As for the legislation? Use it… The powers of Review and Appeal are there. I know I’ve used them to good effect… I’ve also seen lazy “journalists” whining about FOI and how the public sector should be doing their work for them and safe to say, it never impressed me one bit… And I saw many, many journalist requests in my time in the public sector between 2001-13
Sadly, this sounds more like political point scoring dressed up as “justified criticism” in yet another SNP bad story…but I am sure that’s not the case
There’s a report in journalism.co.uk in advance of the Scottish Parliament debate on freedom of information and the Scottish Government:
The official report of the debate in the Scottish Parliament on 13 June 2017 on journalists’ concerns about the Scottish Government’s approach to freedom of information can be found here:
The Open Government Network for Scotland has published an open letter, backed by a range of voluntary sector signatories, calling on the Scottish Parliament Post-legislative Scrutiny Committee to investigate the operation of Freedom of Information legislation in Scotland.

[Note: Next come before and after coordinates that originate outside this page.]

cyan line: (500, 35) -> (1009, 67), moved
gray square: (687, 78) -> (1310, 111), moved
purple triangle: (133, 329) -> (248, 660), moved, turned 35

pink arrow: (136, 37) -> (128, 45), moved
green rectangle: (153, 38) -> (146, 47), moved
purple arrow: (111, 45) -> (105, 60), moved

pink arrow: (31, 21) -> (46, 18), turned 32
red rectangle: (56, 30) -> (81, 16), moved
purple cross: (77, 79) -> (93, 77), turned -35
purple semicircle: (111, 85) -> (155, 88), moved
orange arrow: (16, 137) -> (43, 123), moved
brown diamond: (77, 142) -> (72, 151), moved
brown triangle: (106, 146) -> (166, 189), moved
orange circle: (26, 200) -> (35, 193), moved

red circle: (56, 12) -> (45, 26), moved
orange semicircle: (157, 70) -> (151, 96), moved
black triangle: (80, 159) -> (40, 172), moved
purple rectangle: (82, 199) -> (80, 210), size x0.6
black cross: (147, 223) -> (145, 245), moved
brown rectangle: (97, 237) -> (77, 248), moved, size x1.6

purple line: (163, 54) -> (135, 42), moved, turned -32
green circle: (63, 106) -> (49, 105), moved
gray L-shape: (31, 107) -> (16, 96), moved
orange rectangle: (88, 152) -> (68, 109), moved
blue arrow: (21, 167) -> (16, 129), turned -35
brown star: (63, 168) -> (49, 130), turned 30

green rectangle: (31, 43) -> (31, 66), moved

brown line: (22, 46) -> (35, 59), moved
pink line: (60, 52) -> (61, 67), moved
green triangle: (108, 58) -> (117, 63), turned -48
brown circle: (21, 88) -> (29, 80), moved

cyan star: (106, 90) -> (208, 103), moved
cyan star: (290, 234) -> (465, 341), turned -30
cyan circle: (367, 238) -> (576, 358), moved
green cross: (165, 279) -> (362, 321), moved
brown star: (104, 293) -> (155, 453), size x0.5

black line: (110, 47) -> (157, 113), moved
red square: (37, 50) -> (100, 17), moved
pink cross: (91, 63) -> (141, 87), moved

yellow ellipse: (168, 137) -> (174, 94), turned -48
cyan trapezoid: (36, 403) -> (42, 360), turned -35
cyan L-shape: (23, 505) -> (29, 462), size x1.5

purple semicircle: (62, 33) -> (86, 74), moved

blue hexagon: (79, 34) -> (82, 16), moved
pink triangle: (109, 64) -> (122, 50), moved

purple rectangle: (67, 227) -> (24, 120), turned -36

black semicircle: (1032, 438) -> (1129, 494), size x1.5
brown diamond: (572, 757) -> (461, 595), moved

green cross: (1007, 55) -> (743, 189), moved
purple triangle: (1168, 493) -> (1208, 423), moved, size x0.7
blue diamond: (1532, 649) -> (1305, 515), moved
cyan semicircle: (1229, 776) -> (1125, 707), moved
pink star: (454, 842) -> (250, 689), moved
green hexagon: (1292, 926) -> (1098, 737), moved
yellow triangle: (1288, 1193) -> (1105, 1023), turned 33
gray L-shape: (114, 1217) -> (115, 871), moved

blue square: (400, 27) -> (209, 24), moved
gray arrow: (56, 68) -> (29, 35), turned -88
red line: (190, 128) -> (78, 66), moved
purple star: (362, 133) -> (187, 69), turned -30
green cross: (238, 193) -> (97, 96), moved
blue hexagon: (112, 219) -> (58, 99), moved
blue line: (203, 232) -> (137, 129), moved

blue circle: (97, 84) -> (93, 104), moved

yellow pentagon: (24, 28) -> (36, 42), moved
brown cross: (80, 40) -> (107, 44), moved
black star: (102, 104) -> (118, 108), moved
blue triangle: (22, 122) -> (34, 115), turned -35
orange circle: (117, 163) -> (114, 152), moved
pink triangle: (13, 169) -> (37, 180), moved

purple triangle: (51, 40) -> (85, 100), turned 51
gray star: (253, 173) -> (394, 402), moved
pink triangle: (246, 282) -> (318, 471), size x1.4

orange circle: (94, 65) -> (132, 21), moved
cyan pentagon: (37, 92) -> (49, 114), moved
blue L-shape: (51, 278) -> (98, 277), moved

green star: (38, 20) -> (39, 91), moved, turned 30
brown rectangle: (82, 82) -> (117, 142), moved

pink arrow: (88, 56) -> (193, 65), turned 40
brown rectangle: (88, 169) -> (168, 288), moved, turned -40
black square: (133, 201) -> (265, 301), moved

In the letter they say that a range of stakeholders have raised issues with the operation of FOI laws and suggest that: “These concerns are at a sufficient level, and represent a significantly wide array of society that we believe the Freedom of Information (Scotland) Act 2002 should be examined by the Scottish Parliament’s Public Audit and Post-legislative Scrutiny Committee.”
You can read the whole letter at this link.
Mr Singer has obviously never experienced the practical difficulties of trying to get basic info out of public bodies. Where is the “proactive publishing of info” that the Commissioner recommended? And failing to take minutes of meetings is simply unprofessional!